----- Exercise passage

Jonah Goldberg

Citing among other things some very clever experiments with babies and young children - don't worry, no babies were harmed in the process of writing his article - Bloom argues that we come into this world preprogrammed to divide the world into spirits and objects, or minds and bodies. This, argues Bloom, is an evolutionary adaptation designed for one thing - socialization - which has made us susceptible to another thing: religion.

We aren't "supposed" to believe in God. But in addition to our evolved tendency to split the world into spirit and object, our operating systems are also set up to want to believe that everything happens for a reason. Our brains don't like randomness, so we assume that there is an intelligence or purpose behind events, something that requires things to happen the way they do.

Bloom's argument is polite, informed, insightful - and annoying.

Scientists often fall into a fallacious tendency, after studying and describing something according to the methods of their discipline, to believe that their appraisal of it is somehow more real than the thing itself.

----------
----- Exercise data

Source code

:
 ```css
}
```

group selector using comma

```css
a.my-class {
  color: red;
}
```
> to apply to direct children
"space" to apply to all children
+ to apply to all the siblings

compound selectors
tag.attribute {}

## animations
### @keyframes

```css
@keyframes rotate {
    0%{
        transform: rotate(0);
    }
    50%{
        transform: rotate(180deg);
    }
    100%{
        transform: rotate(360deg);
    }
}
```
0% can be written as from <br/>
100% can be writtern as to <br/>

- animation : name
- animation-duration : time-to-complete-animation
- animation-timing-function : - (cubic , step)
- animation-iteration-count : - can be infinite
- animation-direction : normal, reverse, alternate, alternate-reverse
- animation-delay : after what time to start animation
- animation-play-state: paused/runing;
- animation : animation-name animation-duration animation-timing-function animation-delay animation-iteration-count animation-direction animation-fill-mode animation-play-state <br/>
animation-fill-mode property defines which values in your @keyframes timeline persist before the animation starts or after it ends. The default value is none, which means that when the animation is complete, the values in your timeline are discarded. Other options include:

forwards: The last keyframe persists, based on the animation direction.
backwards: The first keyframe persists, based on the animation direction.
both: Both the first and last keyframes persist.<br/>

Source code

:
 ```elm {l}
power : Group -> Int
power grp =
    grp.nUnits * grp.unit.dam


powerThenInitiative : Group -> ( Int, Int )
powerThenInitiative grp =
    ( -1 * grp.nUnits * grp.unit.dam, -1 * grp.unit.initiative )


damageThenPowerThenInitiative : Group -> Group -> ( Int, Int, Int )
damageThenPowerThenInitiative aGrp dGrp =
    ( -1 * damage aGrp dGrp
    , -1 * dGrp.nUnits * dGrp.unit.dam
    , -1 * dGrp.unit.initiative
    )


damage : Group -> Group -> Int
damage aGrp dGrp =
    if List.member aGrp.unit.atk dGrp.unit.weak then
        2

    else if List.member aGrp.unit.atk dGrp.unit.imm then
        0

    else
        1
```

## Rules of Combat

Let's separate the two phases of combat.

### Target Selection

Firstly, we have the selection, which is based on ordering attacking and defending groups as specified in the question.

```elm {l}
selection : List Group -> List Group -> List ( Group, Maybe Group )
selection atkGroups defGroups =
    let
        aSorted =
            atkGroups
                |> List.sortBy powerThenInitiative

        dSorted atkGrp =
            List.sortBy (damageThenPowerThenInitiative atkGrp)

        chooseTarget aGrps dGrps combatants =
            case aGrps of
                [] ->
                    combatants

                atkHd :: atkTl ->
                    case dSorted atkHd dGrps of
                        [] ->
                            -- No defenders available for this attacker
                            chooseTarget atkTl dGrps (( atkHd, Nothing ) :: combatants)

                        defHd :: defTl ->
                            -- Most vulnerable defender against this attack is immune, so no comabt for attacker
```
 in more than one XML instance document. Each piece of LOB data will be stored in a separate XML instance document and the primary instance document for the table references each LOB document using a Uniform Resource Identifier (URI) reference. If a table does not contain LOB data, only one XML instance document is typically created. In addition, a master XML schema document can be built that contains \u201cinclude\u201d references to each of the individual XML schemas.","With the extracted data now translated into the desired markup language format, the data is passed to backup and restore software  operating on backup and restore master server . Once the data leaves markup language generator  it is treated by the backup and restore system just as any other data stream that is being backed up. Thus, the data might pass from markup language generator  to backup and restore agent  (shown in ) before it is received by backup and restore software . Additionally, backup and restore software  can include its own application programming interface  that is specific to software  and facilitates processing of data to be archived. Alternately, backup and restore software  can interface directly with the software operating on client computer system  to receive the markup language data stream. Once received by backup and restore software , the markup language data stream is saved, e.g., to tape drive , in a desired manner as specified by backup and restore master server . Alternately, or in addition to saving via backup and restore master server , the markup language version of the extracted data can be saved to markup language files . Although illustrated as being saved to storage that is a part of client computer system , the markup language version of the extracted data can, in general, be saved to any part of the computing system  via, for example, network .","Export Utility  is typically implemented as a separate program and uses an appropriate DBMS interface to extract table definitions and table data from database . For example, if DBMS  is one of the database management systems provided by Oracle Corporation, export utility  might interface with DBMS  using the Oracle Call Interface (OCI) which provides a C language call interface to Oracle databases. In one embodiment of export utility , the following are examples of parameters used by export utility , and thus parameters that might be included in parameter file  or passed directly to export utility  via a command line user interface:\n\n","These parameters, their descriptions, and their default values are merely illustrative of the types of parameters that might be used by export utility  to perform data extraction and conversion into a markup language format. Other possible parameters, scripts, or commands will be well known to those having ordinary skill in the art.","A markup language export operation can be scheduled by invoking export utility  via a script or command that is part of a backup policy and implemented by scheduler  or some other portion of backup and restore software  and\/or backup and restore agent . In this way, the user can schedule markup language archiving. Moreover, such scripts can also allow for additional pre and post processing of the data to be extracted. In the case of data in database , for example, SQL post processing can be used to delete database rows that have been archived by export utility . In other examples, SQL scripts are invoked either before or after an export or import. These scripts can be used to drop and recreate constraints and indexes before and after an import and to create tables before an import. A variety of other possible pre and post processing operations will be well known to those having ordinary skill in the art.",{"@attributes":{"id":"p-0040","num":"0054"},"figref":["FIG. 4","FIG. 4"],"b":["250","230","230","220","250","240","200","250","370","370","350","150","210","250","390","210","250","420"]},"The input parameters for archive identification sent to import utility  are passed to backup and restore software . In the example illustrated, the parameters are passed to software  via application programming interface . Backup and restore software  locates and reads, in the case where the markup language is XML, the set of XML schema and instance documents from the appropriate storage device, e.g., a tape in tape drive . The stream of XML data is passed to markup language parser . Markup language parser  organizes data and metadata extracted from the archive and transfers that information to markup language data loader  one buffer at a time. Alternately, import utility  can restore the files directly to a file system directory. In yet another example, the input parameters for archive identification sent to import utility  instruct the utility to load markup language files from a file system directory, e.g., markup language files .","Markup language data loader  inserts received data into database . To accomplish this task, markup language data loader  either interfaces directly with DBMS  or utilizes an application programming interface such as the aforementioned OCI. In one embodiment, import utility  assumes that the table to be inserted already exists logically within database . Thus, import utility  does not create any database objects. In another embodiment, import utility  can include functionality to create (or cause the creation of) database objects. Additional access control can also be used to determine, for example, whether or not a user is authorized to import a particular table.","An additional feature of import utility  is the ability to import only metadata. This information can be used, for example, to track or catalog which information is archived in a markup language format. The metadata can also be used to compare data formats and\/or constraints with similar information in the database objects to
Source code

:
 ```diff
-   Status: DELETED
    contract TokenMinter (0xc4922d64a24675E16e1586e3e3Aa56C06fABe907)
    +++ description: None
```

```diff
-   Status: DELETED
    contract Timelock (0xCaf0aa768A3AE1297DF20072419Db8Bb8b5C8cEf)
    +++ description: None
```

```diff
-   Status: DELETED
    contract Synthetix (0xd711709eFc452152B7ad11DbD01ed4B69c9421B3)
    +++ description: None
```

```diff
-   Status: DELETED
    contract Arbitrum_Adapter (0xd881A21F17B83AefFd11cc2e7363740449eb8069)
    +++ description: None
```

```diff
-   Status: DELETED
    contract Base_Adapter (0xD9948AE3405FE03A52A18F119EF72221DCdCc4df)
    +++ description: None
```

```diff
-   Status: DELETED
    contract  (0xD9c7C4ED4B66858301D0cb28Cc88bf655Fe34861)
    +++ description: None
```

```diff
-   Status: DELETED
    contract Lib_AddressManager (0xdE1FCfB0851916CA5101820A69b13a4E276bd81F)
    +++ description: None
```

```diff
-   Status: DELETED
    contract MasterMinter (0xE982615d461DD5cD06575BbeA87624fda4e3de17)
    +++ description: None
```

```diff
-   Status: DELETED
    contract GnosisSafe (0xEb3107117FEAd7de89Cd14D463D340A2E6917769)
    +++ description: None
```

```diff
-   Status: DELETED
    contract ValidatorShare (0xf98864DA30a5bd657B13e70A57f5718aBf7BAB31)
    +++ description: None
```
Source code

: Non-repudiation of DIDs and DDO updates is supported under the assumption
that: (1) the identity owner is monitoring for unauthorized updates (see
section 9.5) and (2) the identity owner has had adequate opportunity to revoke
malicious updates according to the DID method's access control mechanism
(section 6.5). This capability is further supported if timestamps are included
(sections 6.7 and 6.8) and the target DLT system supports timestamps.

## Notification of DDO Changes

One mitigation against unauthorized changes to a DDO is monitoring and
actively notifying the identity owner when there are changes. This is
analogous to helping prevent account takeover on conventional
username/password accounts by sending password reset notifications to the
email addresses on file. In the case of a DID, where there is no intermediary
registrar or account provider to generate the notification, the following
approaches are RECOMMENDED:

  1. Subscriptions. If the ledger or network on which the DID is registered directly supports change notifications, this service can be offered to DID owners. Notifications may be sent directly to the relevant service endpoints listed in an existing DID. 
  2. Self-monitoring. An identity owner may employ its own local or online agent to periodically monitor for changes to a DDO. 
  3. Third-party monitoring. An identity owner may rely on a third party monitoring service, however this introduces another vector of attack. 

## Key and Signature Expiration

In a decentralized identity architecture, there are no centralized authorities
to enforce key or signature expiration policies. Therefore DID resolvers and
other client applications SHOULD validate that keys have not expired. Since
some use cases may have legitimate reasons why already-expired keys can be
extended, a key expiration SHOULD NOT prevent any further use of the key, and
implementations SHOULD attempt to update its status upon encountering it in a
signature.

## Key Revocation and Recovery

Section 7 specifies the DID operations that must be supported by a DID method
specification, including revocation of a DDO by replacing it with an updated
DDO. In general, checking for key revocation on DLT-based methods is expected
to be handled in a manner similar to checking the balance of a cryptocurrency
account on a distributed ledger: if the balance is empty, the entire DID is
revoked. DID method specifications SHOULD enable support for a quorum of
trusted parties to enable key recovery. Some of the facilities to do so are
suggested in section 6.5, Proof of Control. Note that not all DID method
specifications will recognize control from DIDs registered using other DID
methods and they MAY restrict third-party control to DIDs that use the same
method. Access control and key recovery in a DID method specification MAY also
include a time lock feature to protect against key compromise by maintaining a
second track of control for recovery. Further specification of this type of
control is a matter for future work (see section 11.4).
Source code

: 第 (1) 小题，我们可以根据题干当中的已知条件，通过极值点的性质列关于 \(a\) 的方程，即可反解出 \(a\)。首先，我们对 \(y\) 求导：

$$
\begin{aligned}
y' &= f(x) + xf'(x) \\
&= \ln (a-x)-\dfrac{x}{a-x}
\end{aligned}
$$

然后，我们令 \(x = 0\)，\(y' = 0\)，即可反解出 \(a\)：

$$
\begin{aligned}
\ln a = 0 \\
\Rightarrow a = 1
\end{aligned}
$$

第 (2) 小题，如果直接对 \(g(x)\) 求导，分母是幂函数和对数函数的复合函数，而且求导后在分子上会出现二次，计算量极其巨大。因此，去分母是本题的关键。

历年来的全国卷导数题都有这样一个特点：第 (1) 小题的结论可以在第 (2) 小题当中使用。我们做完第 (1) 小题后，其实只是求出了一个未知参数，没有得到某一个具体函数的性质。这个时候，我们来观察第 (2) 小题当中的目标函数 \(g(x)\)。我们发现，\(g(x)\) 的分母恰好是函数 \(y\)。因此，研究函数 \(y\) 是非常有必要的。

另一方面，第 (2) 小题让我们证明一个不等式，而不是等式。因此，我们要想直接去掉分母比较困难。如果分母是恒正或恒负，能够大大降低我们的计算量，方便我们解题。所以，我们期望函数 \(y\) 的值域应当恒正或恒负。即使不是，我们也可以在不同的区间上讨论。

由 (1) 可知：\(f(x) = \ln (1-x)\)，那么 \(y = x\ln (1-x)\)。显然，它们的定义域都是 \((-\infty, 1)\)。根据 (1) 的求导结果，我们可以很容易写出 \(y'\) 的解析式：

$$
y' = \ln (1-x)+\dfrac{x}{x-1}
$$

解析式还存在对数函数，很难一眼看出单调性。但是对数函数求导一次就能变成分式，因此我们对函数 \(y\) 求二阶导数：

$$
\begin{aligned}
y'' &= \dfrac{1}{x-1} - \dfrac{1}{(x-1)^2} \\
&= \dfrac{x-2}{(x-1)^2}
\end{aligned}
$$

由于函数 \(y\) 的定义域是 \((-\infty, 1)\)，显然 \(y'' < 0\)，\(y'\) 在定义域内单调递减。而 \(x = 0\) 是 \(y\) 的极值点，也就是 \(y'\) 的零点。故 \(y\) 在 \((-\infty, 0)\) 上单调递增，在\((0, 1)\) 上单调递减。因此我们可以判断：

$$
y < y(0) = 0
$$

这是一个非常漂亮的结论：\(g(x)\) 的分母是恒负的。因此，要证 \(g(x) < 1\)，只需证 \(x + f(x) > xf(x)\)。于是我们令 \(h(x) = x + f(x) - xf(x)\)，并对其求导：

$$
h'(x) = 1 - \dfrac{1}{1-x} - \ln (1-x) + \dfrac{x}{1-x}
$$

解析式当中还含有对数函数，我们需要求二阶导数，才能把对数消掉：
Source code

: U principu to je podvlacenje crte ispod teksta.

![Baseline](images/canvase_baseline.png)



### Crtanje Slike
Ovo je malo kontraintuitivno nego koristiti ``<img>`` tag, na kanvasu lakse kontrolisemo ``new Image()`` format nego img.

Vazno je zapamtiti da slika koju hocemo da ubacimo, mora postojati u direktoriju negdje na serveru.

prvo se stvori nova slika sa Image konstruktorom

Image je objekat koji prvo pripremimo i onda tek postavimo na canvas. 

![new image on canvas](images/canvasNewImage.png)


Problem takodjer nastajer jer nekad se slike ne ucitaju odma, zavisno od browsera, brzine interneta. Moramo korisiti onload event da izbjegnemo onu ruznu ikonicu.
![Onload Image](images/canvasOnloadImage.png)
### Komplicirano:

----------

» **About this task**
From the commentary on Bloom's argument about belief, output word for word the part that opens with the words containing "Citing among other" and closes with "- and annoying.".

» **Exercise output**
Citing among other things some very clever experiments with babies and young children - don't worry, no babies were harmed in the process of writing his article - Bloom argues that we come into this world preprogrammed to divide the world into spirits and objects, or minds and bodies. This, argues Bloom, is an evolutionary adaptation designed for one thing - socialization - which has made us susceptible to another thing: religion.

We aren't "supposed" to believe in God. But in addition to our evolved tendency to split the world into spirit and object, our operating systems are also set up to want to believe that everything happens for a reason. Our brains don't like randomness, so we assume that there is an intelligence or purpose behind events, something that requires things to happen the way they do.

Bloom's argument is polite, informed, insightful - and annoying.